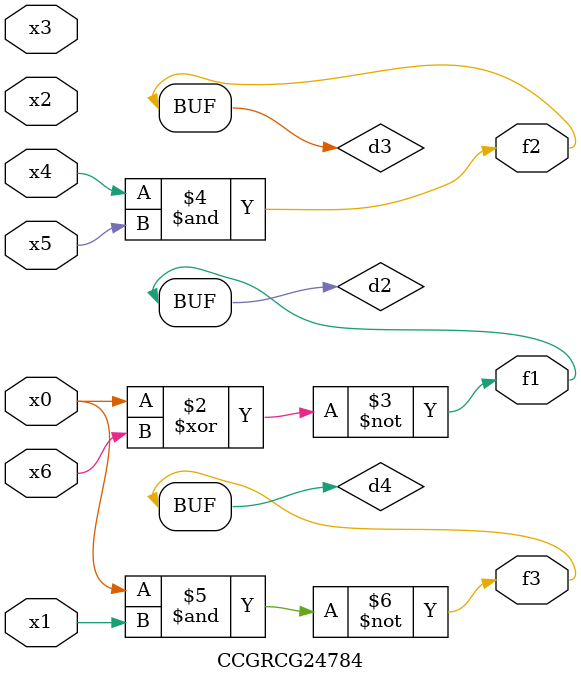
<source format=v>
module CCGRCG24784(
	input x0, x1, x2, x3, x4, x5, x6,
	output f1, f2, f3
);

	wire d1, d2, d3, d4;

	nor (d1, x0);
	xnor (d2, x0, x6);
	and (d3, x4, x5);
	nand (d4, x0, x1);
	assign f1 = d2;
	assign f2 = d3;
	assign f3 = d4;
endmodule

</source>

########################################

• _Aim of the exercise_:
Give back exactly the lines beginning at the one with "output f1, f2, f3" and ending at the final line of the material; both boundary lines belong in it.

• _Task solution_:
	output f1, f2, f3
);

	wire d1, d2, d3, d4;

	nor (d1, x0);
	xnor (d2, x0, x6);
	and (d3, x4, x5);
	nand (d4, x0, x1);
	assign f1 = d2;
	assign f2 = d3;
	assign f3 = d4;
endmodule

</source>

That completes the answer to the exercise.